Starting from scratch They key to heating a home efficiently is a working, reliable, good boiler. In the design stages of your new kitchen, whether it’s going to be traditional, modern or a contemporary kitchen, it might be worth factoring in a new boiler rather than repairing it if yours is more than 15 years old as they’re not nearly as energy efficient as new models. Updating an old system to an A-rated condensing boiler could reward you with a 90% increase in efficiency. Also, replacing a boiler could free up room for more cupboards or worktops and you’ll benefit from instant hot water if you opt for a condensing combi-boiler.

How will you heat your kitchen? Radiators Radiators are a common choice across many homes to keep them warm, especially during the winter months. Central heating systems which are usually already in place can run radiators throughout the home. Updating them from dated 1970s flat panel models to one of the many stunning styles on offer from specialists such as Bisque or Aestus can completely change the look of a room. For contemporary schemes look at ladder-style vertical radiators in sleek white and steel finishes and for classic kitchens pick something a little more period in its look like Bisque’s Classic range, which echoes Edwardian shapes.

Aluminium models are a more energy efficient option as they heat up and cool down much faster than traditional radiators, which will save both time and energy.
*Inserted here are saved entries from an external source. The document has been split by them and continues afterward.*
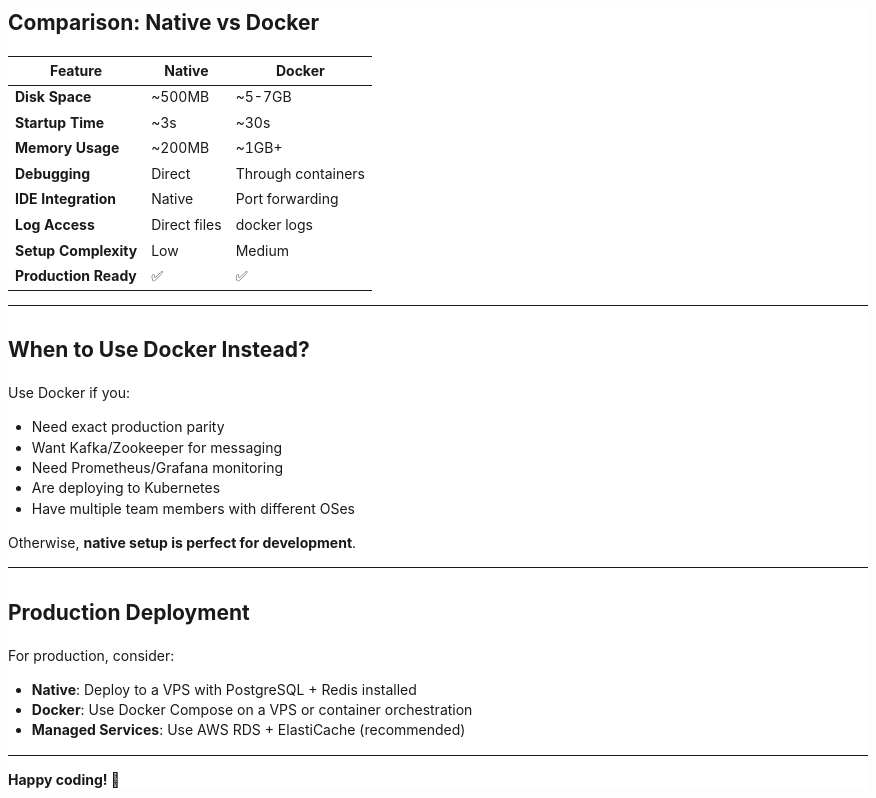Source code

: 
## Comparison: Native vs Docker

| Feature | Native | Docker |
|---------|--------|--------|
| **Disk Space** | ~500MB | ~5-7GB |
| **Startup Time** | ~3s | ~30s |
| **Memory Usage** | ~200MB | ~1GB+ |
| **Debugging** | Direct | Through containers |
| **IDE Integration** | Native | Port forwarding |
| **Log Access** | Direct files | docker logs |
| **Setup Complexity** | Low | Medium |
| **Production Ready** | ✅ | ✅ |

---

## When to Use Docker Instead?

Use Docker if you:
- Need exact production parity
- Want Kafka/Zookeeper for messaging
- Need Prometheus/Grafana monitoring
- Are deploying to Kubernetes
- Have multiple team members with different OSes

Otherwise, **native setup is perfect for development**.

---

## Production Deployment

For production, consider:
- **Native**: Deploy to a VPS with PostgreSQL + Redis installed
- **Docker**: Use Docker Compose on a VPS or container orchestration
- **Managed Services**: Use AWS RDS + ElastiCache (recommended)

---

**Happy coding! 🚀**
You should also consider using an online calculator to help make sure you have just the right amount to heat the room. All you need to do is just pop in the room’s dimensions, the number of windows and the calculator will give you the BTUs or wattage required.
Underfloor heating An option many people consider as a little luxury. When you are designing your kitchen from the floor up, underfloor heating is a great option as it gives comfortable radiant heat and can deliver great savings too.

There are two options available, and depending on what type of heating you opt for, it can be used under most types of flooring, including: stone, tile, wood and vinyl. It’s best to check your floor is a suitable match before you go ahead and invest, but a large kitchen with porcelain or ceramic tiles are almost always a perfect fit with underfloor heating.

Electric flooring is one of your options, and it’s the easier one out of the two to fit with it being a network of wire elements on a mesh that is placed below the flooring or wet systems, which use water pipes below the floor. An electric system is easier to lay and can be retro-fitted fairly easily if you’re laying a new floor, just check with your builder first. Wet systems are your second option, and they require more work and are better suited to renovations such as new extensions or completely new builds.

The beauty of underfloor heating is that it takes up no room – you don’t have to give up valuable wall space for radiators, so you can squeeze in extra cupboards or bespoke storage solutions. It is also vital to have your kitchen design finalised before the pipes or matts are laid for the flooring, as it would be an absolute waste to heat built-in cupboards, or under appliances. A floor plan from your expert designer will help any heating engineer advise not only the best pattern to lay the floor in but also where to place the controls on the walls. Using a timed thermostat means that you can set the heating on to warm the room just enough so it’s a little easier to step into your kitchen on a frosty winter morning.

Cast-iron ranges An ‘always-on’ Aga is simply perfect for those traditionally designed kitchens, and it will provide a radiant heat to warm your kitchen on a winter’s morning, but it can’t run a central heating system. If you want your heat-store range to do that, then opt for models from Stanley or Rayburn, which can often run up to 20 radiators.

Go mobile Some heating providers have now developed mobile apps to control home heating systems. They can save you time and money, so, consider investing in an app-controlled heating system such as Hive or Nest so you can switch on your heating, using your phone, wherever and whenever you feel the need with great ease.